Thermoelectric materials have long held the potential to provide clean alternatives for current energy sources. Efficient energy sources are becoming crucial due to the environmental damage sustained from rising greenhouse gas emissions.
Renewables are vital in the fight for cleaner energy, and thankfully, they're available in numerous forms. Global ecosystems will benefit from a wide array of substitutes to replace conventional power sources. Thermoelectrics are increasingly viable options for improved electricity production, and a recent study has proven their effectiveness.
Halide Perovskites for Green Power
Scientists have recently performed experiments on halide perovskites to test and fine-tune their thermoelectric properties. These films are inorganic, tin-based materials that can conduct electricity through heat. Leaders in clean energy have previously suggested perovskites as capable thermoelectric conductors, but no comprehensive study has arisen until now.
The material's conductive properties are encouraged by self-doping, which introduces foreign matter into the film. Inserting chlorine into the surface layer of the perovskites adds free charges to the entire system and prevents bulk oxidation. The chlorine dopants in this study act as stabilizers and sacrificial sources for free charges.
Optimizing halide perovskites for commercial use can enable cleaner energy use on multiple levels. The study expands on using the films for light-emitting diodes, photodetectors and more once they become adapted to other compatible areas. A form of thermoelectric cellulose already exists, consisting of carbon nanotubes made from bacteria. Created by researchers at the Institute of Materials Science of Barcelona, this substance displays high flexibility and electrical conductivity.
Much like the halide perovskites, this conductive cellulose has the potential for applications in wearable gear and medical devices. These innovations in clean energy use can make thermoelectricity commonplace in homes, offices and healthcare centers. Powering the world could take significantly less electricity than it already does.
Other Forms of Clean Energy
Many forms of clean energy exist besides thermoelectric materials, including hydrogen fuel cells and biofuels. Scientists create biofuels from biomass, which can be anything from forest litter to algae. These fuels can replace the standard combustibles like gasoline and diesel, and they cost less to produce and distribute. Sorghum is a favorable crop for producing biofuel because of its versatility. The stalks contribute to feedstock for bioethanol production, while the seeds serve as food.
Hydrogen fuel cells create clean, efficient power and generate water, electricity and heat as their only products. They don't produce harmful emissions like traditional energy sources, making them carbon-neutral. Fuel cells also work faster than combustion engines, converting chemical energy to electric with a 60% efficiency rate. Because they don't wear out or require recharging, they can work for longer and keep operations flowing without interruption.
Even diesel serves a purpose in sustainable power. Large construction equipment and freight trucks require diesel to run — a complete switch to renewable fuel isn't always feasible. Clean diesel offers a practical compromise between harmful combustibles and non-toxic renewables. Clean diesel engines release fewer emissions and are more fuel-efficient than standard versions.
These engines take biodiesel instead of crude oil, a substance that often consists of animal fat and used cooking oil. Biodiesel has grown in prevalence as a clean option for large vehicles, with 2.8 billion gallons of it produced in 2016. Compact construction equipment, such as excavators and tractors, are best suited for these diesel alternatives.

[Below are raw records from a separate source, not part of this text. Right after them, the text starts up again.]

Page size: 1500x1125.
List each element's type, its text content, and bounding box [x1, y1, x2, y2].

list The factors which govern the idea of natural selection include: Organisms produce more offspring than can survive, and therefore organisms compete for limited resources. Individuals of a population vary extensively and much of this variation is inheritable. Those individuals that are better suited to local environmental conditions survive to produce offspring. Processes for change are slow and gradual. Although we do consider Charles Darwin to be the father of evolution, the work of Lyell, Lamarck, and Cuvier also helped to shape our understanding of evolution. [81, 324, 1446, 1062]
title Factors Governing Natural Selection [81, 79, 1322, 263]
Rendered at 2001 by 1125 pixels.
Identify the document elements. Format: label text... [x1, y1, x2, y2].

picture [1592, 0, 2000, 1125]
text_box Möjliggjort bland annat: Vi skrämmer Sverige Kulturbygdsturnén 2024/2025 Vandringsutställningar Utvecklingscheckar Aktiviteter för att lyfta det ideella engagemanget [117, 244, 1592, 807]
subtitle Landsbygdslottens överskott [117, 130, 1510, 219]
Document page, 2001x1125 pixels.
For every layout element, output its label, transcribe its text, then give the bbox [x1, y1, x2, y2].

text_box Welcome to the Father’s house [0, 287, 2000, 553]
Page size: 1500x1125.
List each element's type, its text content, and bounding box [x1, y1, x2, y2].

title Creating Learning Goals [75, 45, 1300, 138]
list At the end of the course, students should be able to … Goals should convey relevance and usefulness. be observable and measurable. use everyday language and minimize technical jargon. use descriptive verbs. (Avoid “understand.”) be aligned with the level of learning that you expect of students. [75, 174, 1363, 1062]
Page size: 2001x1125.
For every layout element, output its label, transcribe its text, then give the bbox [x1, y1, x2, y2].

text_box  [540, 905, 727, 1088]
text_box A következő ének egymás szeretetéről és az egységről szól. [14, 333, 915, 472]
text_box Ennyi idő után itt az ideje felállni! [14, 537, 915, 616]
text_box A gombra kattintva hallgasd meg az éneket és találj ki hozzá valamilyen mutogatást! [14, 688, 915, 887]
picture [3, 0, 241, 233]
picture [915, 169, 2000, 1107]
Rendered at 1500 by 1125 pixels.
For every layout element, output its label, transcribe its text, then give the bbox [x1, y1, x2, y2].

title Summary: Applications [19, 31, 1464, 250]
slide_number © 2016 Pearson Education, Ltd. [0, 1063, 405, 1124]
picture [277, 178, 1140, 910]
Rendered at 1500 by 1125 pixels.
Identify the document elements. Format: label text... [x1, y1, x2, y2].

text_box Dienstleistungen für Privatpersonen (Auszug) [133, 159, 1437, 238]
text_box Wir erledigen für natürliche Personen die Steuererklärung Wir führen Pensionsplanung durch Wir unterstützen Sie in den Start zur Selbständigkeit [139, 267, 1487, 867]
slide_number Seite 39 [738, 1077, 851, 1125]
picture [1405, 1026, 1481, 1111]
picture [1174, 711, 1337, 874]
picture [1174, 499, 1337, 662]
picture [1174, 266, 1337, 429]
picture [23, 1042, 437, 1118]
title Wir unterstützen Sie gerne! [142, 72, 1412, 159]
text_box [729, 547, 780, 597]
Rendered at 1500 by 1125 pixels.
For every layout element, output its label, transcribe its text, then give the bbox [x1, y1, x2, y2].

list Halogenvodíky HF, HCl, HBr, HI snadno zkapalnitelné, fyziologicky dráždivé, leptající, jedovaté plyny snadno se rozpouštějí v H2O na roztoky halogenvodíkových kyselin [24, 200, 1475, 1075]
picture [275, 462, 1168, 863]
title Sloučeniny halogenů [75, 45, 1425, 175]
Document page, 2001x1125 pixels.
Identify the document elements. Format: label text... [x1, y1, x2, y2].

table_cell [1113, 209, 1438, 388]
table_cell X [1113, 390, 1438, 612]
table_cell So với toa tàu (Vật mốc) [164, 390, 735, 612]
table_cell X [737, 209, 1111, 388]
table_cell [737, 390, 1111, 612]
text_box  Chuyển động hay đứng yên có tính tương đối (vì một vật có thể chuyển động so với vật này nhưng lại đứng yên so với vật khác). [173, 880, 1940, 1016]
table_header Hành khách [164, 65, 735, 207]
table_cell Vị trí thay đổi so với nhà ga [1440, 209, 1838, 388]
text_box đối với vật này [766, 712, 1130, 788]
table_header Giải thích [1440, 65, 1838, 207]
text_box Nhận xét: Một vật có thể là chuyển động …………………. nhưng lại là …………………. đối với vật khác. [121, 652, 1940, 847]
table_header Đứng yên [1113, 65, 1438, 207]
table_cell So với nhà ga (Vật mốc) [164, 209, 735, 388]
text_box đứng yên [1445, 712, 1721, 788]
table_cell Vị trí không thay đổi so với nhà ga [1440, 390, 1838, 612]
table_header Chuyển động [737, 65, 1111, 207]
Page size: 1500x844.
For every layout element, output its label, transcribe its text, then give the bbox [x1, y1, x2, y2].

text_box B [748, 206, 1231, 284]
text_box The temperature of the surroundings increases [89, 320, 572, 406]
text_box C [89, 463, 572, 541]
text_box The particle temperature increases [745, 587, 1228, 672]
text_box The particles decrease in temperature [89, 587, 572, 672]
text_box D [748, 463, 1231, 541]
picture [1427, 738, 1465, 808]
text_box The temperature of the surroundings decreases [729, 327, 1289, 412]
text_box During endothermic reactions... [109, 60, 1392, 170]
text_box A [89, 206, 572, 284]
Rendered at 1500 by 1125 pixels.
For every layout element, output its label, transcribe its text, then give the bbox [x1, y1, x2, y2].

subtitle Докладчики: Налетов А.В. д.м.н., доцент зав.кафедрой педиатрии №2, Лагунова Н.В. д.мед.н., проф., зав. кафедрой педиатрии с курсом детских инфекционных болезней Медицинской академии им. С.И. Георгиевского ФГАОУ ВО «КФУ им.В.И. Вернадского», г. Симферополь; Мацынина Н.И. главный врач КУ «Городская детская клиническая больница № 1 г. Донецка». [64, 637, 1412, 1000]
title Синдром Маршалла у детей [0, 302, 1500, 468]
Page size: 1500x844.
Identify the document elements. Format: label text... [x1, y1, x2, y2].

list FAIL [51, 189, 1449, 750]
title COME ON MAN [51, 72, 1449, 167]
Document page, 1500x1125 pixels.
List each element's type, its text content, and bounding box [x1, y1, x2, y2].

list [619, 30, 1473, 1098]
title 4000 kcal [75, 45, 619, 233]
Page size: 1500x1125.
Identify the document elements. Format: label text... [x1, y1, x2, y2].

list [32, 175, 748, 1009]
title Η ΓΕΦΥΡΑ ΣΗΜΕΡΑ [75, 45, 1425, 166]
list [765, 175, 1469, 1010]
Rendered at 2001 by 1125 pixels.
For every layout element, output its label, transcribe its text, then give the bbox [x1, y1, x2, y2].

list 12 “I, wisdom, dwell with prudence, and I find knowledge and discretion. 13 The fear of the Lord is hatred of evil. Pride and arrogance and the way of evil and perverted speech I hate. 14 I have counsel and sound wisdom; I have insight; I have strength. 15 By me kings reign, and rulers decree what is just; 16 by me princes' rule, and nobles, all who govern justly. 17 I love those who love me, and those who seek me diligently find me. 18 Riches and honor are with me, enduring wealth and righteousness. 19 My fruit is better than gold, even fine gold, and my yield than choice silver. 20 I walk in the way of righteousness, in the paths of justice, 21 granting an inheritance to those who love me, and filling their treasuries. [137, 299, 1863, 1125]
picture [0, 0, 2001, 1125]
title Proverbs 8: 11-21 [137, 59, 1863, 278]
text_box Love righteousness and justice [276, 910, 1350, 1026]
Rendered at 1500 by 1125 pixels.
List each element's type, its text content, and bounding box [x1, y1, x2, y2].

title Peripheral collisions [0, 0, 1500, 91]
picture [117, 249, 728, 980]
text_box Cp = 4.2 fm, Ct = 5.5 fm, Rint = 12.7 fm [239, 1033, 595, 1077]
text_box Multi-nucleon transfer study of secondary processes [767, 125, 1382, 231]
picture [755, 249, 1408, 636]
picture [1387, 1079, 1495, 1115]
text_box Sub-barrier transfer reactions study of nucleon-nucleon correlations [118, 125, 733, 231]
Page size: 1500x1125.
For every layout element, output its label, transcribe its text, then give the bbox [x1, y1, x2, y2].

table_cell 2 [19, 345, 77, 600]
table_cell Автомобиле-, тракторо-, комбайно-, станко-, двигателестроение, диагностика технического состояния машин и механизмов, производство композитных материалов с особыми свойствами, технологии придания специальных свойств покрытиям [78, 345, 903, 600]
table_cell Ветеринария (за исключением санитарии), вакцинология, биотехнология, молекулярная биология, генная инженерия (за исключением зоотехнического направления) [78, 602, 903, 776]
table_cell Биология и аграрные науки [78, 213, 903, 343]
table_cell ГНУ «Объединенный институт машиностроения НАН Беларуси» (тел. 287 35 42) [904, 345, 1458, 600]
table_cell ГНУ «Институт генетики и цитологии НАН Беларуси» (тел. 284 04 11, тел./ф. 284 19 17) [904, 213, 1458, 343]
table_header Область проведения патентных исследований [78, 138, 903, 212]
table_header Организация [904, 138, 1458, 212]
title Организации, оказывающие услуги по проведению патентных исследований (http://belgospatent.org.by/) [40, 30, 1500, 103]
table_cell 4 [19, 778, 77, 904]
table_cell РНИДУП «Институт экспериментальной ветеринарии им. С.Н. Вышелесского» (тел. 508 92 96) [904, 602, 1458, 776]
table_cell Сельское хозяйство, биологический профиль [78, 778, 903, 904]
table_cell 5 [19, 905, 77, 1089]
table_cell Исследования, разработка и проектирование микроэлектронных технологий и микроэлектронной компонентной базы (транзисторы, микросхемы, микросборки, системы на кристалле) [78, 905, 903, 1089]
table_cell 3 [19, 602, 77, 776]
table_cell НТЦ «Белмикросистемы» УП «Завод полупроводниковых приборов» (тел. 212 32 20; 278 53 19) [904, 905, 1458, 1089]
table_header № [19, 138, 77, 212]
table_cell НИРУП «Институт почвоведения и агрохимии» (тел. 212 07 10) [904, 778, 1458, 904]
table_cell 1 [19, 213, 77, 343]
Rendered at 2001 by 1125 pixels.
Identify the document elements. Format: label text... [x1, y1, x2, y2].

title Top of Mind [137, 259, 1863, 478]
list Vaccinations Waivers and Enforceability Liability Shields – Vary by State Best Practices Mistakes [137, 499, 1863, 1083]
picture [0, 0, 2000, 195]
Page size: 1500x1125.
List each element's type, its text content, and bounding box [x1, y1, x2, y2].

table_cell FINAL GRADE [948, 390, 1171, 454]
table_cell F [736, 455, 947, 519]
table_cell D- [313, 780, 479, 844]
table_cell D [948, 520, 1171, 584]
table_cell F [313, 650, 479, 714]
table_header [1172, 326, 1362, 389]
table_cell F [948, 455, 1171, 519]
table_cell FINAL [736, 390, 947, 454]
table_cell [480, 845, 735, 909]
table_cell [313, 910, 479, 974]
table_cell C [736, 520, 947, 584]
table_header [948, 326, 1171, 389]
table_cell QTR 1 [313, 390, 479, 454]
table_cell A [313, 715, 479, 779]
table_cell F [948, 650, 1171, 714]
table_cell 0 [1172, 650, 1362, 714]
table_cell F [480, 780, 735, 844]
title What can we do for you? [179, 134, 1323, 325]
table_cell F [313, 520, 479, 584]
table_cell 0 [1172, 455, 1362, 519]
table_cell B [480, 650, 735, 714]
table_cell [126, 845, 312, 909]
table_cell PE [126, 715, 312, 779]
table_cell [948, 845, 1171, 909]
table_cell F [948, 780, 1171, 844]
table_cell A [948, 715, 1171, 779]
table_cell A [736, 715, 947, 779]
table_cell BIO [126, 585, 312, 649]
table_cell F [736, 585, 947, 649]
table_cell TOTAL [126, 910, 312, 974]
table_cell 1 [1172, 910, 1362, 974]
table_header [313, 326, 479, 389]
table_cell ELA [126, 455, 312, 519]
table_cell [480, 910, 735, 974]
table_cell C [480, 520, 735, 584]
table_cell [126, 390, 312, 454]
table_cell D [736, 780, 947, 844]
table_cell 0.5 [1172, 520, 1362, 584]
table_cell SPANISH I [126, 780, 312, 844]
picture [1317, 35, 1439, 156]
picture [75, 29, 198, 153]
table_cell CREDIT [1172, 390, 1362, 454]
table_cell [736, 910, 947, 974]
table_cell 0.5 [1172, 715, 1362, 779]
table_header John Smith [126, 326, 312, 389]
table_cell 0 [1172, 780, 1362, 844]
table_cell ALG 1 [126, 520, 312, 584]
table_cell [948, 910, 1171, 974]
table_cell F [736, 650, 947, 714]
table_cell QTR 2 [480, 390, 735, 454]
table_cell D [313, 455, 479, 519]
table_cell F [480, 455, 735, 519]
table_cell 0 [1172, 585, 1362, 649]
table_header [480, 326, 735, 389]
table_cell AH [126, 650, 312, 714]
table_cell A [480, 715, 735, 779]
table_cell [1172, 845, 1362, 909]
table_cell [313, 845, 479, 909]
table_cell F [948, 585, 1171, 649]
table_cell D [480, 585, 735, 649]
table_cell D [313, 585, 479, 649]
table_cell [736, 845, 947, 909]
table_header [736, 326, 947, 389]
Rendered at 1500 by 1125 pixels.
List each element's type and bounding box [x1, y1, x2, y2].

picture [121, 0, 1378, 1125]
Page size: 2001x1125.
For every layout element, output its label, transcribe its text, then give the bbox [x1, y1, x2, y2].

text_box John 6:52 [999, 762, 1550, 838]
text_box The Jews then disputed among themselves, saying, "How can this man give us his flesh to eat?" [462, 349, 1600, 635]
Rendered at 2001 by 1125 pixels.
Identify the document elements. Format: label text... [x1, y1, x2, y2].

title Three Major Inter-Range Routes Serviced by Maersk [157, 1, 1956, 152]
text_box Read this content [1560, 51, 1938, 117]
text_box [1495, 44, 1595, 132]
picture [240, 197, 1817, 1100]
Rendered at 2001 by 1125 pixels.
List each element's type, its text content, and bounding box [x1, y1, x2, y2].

Thermoelectric materials are undeniably useful in creating clean energy, but many sources are expensive and contain toxins. Scientists experiment with telluride components in limited amounts because of the material's high toxicity. These factors make it hard to implement thermoelectrics on a universal scale, but scientists and manufacturers continually work to improve these issues. The ideal form of thermoelectricity is cheap, accessible and contains little to no toxicity risk.
Copper iodide films offer other promising materials for facilitating conductivity. Copper thermoelectric modules work best for commercial and domestic applications, like wearable devices and windows. Transparent copper iodide elements produce a high enough energy density to power a generator or fridge all day. Electricity expenses would drop, but consumers would receive the same or better power generation.
Integrating copper iodide with various nanostructures can improve thermoelectric ZT. Nanocomposites and thin-film superlattices provide two examples of components this material can combine with for enhanced conductivity. Copper functions optimally at room temperature, making it ideal for use in homes. Refining these thermoelectric materials will allow broader assimilation of them in various industries.
Clean Energy Powers Lives
Global clean energy becomes a closer reality with every discovery in thermoelectrics, biofuels and more. Switching to sustainable electricity will shrink the energy grid and reduce the amount of gas-based power people currently rely on. A low-pollution planet could be possible with the development and acceptance of alternative energy.